Conclusion: Ischemic time prior to reperfusion is a critical factor in determining whether a MI is hemorrhagic or non-hemorrhagic in rats. Specifically, a period of 90-min of ischemia prior to reperfusion can produce rat models of hemorrhagic MI, while 30-minutes of ischemia prior to reperfusion can ensure that the MIs are non-hemorrhagic. Hemorrhagic MIs in rats result in marked increase in iron deposition, proinflammatory burden and adverse left-ventricular remodeling compared to rats with non-hemorrhagic MIs.

Fig 1. Late reperfusion leads to development of hemorrhagic MI in rats.

Fig 1a-1c: Representative LGE and T2*-weighted images from ex-vivo cardiac MRI showing myocardial infarction (yellow arrows) and hemorrhage (red arrows) respectively from late-reperfusion (90-min I/R, panel a), early-reperfusion (30-min I/R, panel b) and sham (panel c) groups. Histological images with H&E staining from regions negative for MI (green box) and H&E and Perl’s stained images from regions positive for MI (blue box) are shown in late- and early-reperfusion groups. In the sham group, blue box represents region closer to the anterior descending wall.

Fig 2. Echocardiographic parameters show adverse LV remodeling in rats with hemorrhagic MI.

IVSd and IVSs (mm)—Intraventricular septal diameter at end diastole and at end systole, respectively; LVIDd and LVIDs (mm), left ventricular internal diameter at diastole and systole, respectively; PWD and PWS (mm), posterior wall thickness at end-diastole and end-systole, respectively; %FS, fractional shortening, %EF, ejection fraction (n = 7 per group).
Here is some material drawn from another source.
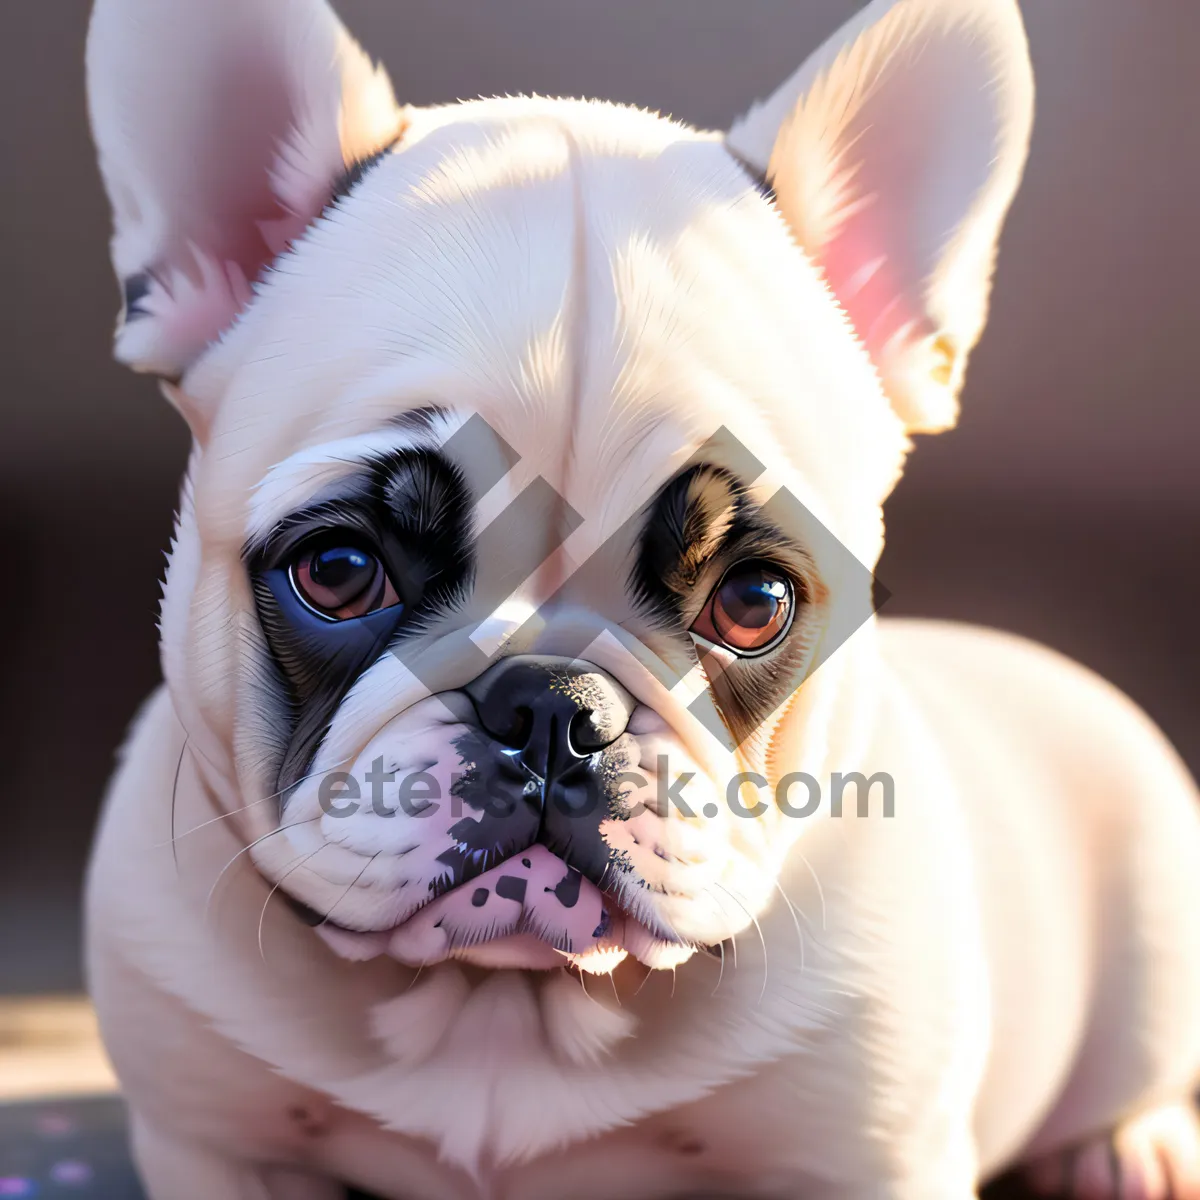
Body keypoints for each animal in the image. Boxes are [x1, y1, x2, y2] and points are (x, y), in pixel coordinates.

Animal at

Data are presented as mean ± SEM. *P<0.05, **P<0.01 and ***P<0.001. ^# represents difference compared with 30-min I/R group (P<0.01).

Fig 3. Proinflammatory burden in chronic hemorrhagic MI territories in rats.

Panel a show hemorrhagic MI region with proinflammatory cytokines. Representative immunohistochemistry images of proinflammatory activation in hemorrhagic myocardial infarction are shown with immunoreactivity of inflammatory cytokines TNF-α and IL-1β, and fibrotic marker MMP-9 in myocardial tissue from 30-min I/R and 90-min I/R groups. Panel b shows gene expression of proinflammatory cytokines in rats with hemorrhagic MI. mRNA expression levels of the indicated genes in heart tissue from rats that underwent sham surgery, 30-min I/R and 90-min I/R (n = 7/group). Data are presented as mean ± SEM. *P<0.05 compared with sham, ^#P<0.05 compared with 30-min I/R group.

Fig 4. Granular traces of iron are evident in the ultrastructure of the hemorrhagic MI in rats.

a) Representative TEM image of a section through the myocardium of sham control rat. Black arrows indicate z-discs; white arrows show mitochondria. FB–fibroblast; MN–myocyte nucleus. Scale bar: 2um b) Section through the myocardium of rat with delayed reperfusion that was confirmed for iron within MI in T2* CMR and Perl’s staining. Organization of myocardial tissue is chaotic, no traces of regularly arranged myofibrils can be observed. Instead, the tissue is infiltrated with large fibroblast actively producing collagen fibers (CF). Accumulations of granular material within the phagosomes (white asterisks), are consistent with expected appearance of aggregated iron particles. FN, fibroblast nucleus, PhN, phagocyte nucleus. Scale bar: 2μm c) Section through another region of the myocardium that underwent delayed reperfusion post MI: a phagocyte with numerous phagosomes/secondary lysosomes loaded with aggregates of iron particles (asterisks), and a fibroblast (arrow) with intracellular and extracellular collagen fibers are in the view. Scale bar: 0.5μm d) Fibroblasts and collagen fibers filling the myocardial tissue after delayed-reperfusion. Scale bar: 0.5μm e) Fragment of panel (c) at higher magnification: phagosomes with iron particles inside (asterisk). Scale bar: 0.5μm f) Accumulation of iron (asterisk) outside the phagocytic cell. PhN, phagocyte nucleus. Scale bar: 0.5μm g) A phagosome with iron aggregates (asterisk) in the phagocyte cytoplasm (PhC) surrounded by CF. Scale bar: 0.5μm.